Instant Messaging (IM) and Internet Relay Chat (IRC): Legal professionals who use IRC and IM services such as Yahoo Messenger, AOL Messenger and others should know about ploys that might be used to lure them into downloading and executing malicious software that would allow an intruder to use the systems as attack platforms for launching distributed denial-of-service attacks.

Virtually all free instant message systems lack encryption capabilities, and most have features to bypass traditional corporate firewalls, making it difficult for administrators to control their use inside an organization. Many of these systems have insecure password management, and are vulnerable to account spoofing and potentially to denial of service attacks as well.

Instant messaging systems also allow users to exchange files with each other, again, in an unencrypted form. Such file transfers can cause the spread of traditional viruses, worms and Trojan horses as well as blended threats.

The best protection against any threat spread through IM file transfers is to deploy up-to-date antivirus software on all client desktops – preferably with protection for IM applications.

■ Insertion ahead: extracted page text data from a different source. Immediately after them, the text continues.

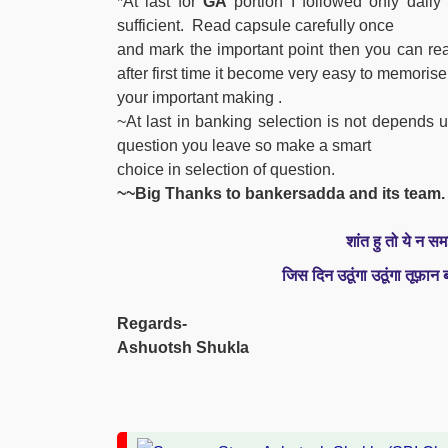
*At last for
GA
portion I followed only dai
sufficient. Read capsule carefully once
and mark the important point then you can read
after first time it become very easy to memorise
your important
making
.
~At last in banking selection is not depend
question you leave so make a smart
choice in selection of question.
~~Big Thanks to bankersadda and its team.
शांत हु तो ये न सम
जिस दिन उठूंगा उठूंगा तूफ़ान
Regards-
Ashuotsh Shukla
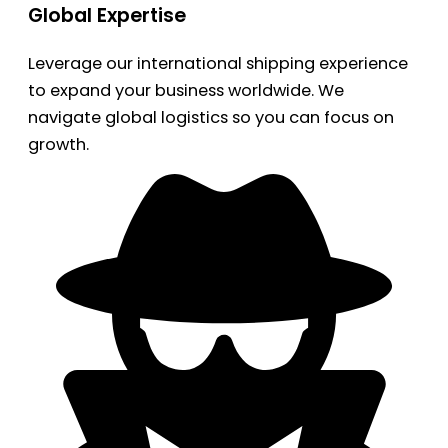
Global Expertise
Leverage our international shipping experience
to expand your business worldwide. We
navigate global logistics so you can focus on
growth.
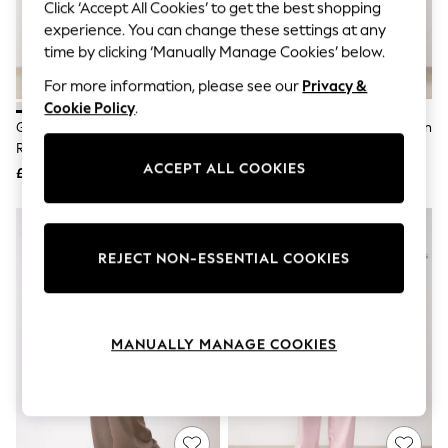
The Occasion Shop
Click ‘Accept All Cookies’ to get the best shopping
Boho Styles
experience. You can change these settings at any
Festival
time by clicking ‘Manually Manage Cookies’ below.
Escape into Summer: As Advertised
Top Picks
For more information, please see our
Privacy &
Spring Dressing
Cookie Policy
.
Jeans & a Nice Top
Gym King White Signature
Gym King Black Signature Woven
Coastal Prints
Redefined Trousers
Paper Bag Trousers
Capsule Wardrobe
ACCEPT ALL COOKIES
£45
£45
Graphic Styles
Festival
Balloon Trousers
Self.
All Clothing
REJECT NON-ESSENTIAL COOKIES
Beachwear
Blazers
Coats & Jackets
Co-ords
MANUALLY MANAGE COOKIES
Dresses
Fleeces
Hoodies & Sweatshirts
Jeans
Jumpsuits & Playsuits
Joggers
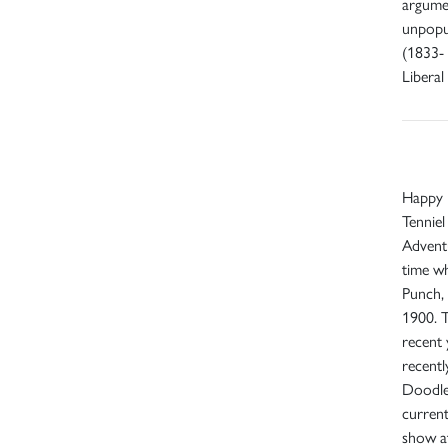
argumen
unpopul
(1833- 
Liberal
Happy B
Tenniel 
Adventu
time w
Punch, 
1900. T
recent 
recent
Doodl
current
show at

Peer-to-Peer File Sharing: Peer-to-peer (P2P) networking has existed since the birth of computing networks. Recently, however, P2P networks have gained momentum with searchable P2P network file databases, increased network connectivity and content popularity. The use of file sharing applications is a practice that attackers often take advantage of. Many P2P programs, which allow people to swap electronic files over the Internet, contain “spyware.” Spyware allows the author of the program, and other network users, to see what a computer user is doing, where he or she may be visiting on the Internet, and even use the computer's resources without a user's knowledge. Other dangers include the risk of downloading a file that appears to be harmless, but contains a virus or worm. Some worms can disguise themselves by making the file extension appear as though the downloaded file is a common music file.

The Password Challenge: Some computers and networks are protected by passwords as a security precaution. Passwords are a major vulnerability in many offices. It's not unusual for people to try to save time by sharing passwords or choosing a simple password. Weak passwords make it easy for unauthorized users to gain access. A potentially weaker spot in your network security may not be the user passwords, but the users. A carefree attitude toward passwords is what social engineers are banking on. Weak passwords make it easier to break in to those networks (like leaving your doors and windows open in your house) and use your network for other illegal activity.

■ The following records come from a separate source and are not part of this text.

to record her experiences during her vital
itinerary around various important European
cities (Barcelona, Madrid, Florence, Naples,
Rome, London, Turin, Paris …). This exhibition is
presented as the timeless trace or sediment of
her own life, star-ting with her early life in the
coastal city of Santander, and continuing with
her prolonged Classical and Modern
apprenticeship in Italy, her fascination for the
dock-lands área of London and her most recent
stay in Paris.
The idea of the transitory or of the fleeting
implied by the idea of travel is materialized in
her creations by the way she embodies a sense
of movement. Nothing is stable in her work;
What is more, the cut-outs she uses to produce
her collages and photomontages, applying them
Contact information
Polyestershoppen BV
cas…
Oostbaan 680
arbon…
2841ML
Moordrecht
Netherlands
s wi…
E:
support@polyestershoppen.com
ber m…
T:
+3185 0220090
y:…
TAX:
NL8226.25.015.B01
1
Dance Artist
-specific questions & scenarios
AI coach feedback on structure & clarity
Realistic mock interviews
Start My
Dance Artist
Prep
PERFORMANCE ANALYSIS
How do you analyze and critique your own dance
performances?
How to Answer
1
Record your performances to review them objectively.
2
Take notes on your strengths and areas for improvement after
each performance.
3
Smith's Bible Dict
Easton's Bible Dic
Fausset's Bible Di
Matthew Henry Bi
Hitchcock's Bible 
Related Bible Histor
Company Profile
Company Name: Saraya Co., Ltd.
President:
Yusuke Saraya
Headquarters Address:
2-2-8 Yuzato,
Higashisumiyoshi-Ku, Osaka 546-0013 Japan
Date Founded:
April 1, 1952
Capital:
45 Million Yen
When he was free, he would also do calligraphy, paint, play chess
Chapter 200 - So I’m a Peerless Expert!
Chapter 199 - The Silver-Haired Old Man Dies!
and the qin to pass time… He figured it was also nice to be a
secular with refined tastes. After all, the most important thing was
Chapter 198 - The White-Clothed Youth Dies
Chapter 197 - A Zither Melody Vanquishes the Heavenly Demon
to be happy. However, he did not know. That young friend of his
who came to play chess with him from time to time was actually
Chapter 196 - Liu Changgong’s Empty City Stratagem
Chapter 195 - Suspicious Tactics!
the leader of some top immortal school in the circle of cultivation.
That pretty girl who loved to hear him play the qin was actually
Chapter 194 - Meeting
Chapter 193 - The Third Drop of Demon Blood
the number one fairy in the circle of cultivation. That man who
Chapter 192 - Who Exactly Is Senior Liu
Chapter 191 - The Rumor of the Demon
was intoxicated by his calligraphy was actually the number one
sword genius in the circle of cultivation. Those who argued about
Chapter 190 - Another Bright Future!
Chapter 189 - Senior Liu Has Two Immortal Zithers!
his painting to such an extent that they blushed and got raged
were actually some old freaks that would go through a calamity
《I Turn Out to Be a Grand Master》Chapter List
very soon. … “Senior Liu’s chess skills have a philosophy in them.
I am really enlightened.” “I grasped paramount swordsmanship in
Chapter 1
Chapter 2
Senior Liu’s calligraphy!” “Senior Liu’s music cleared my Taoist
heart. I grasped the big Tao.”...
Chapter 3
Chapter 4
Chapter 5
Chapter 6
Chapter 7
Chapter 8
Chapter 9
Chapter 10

Request for Information: Attackers will not always try their tricks over the computer. Sometimes they also try to make contact with insiders over the phone or in person. An attacker might call an insider and imitate someone in a position of authority or relevance with an urgent need for information, and try to get that information out of the user. Help desk employees often are subjected to social engineering tactics and should be especially aware of this tactic. Employees should be made aware that if anyone asks them for their passwords, or any other sensitive information, to proceed with the greatest amount of caution.

In a law office, the most effective, yet often neglected, method for addressing the “human factor” is to establish a policy of regular and consistent user training, with a focus on the organization's security objectives. For individual computer users, the best protection is common sense and security software that will block common attacks.